In Mumbai’s Fortis Hospital Mulund, a four-year-old girl was waiting for a heart. In Aurangabad, a 13-year-old boy had died in a road accident, but his heart was still functional. Doctors harvested his heart for the transplant. The challenge was getting the heart to Mumbai which was 323km away.
At 1:50pm Friday, doctors at Aurangabad’s MGM Hospital packed the heart for transportation and dispatched an ambulance with it.
The ambulance crossed 4.8km in just four minutes to reach Aurangabad Airport at 1:54pm.

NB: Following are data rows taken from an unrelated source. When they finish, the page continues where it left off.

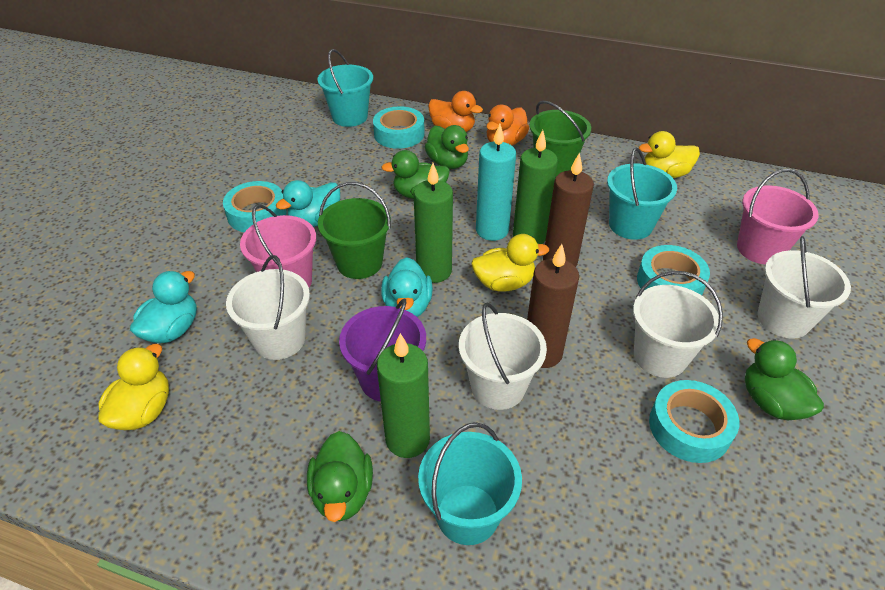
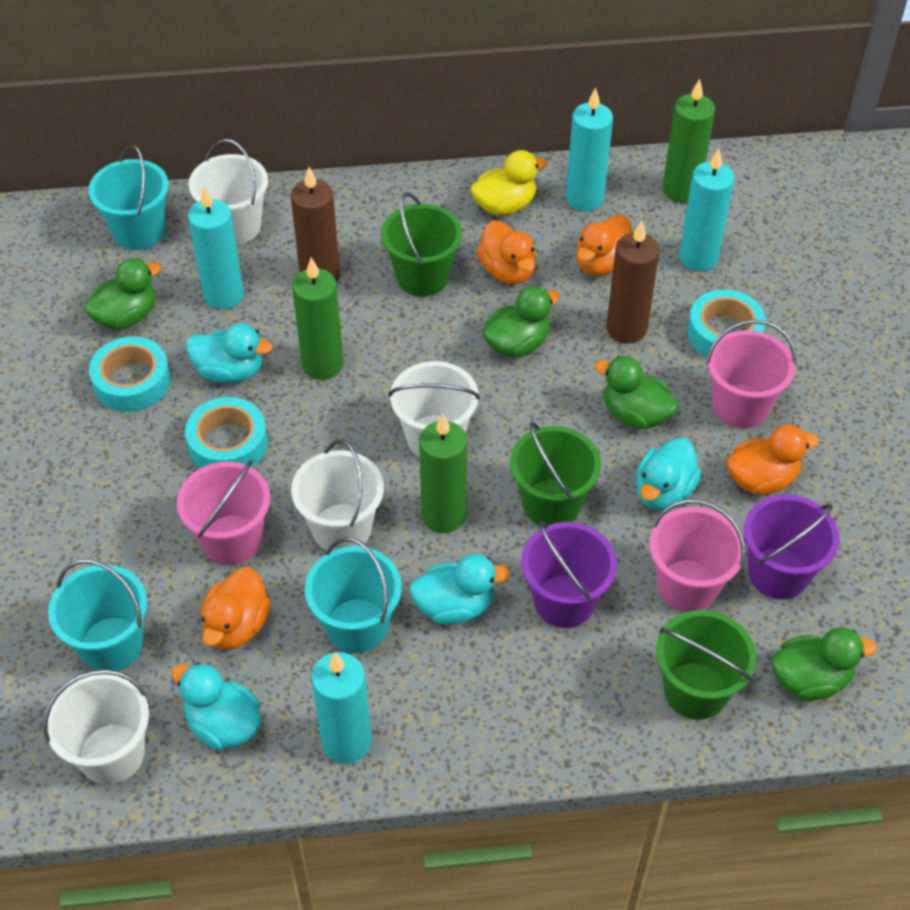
green bucket: [318,182,391,279] [529,101,591,178] = 2 -> [381,192,462,297] [510,421,601,525] [656,610,757,720] = 3
orange duck: [428,91,483,132] [486,104,529,145] = 2 -> [201,567,271,650] [477,220,535,284] [576,215,633,276] [726,424,819,495] = 4
pink bucket: [240,204,316,287] [737,169,819,264] = 2 -> [177,460,270,565] [649,499,746,612] [706,320,796,428] = 3
purple bucket: [339,298,426,402] = 1 -> [521,521,617,628] [744,494,839,599] = 2
turquoise candle: [476,124,516,241] = 1 -> [188,186,244,309] [311,652,372,764] [566,87,613,211] [679,148,735,271] = 4
turquoise duck: [130,271,197,343] [276,180,340,227] [381,257,433,317] = 3 -> [172,662,261,750] [186,323,273,383] [409,554,511,625] [636,438,701,510] = 4
turquoise tape: [223,181,287,232] [373,106,425,149] [637,245,710,295] [649,380,739,463] = 4 -> [89,337,171,412] [185,397,268,468] [687,289,766,357] = 3
yellow duck: [98,344,169,430] [471,234,549,292] [639,131,700,178] = 3 -> [470,150,548,215] = 1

An aircraft took off from the airport with the heart and landed in Mumbai Airport at 3:05pm. From there, another ambulance sped off for Fortis Hospital – which lay 18km away.
Fortis Hospitals have solid reputation for successful heart transplants
The severity of the situation prompted the authorities to declare the ambulance route a “green corridor” – where all the traffic signals are manually operated are switched green for emergency medical purposes.
The ambulance covered the distance in 19 minutes.
The heart transplant was successful – just like the film – according to the Press Trust of India.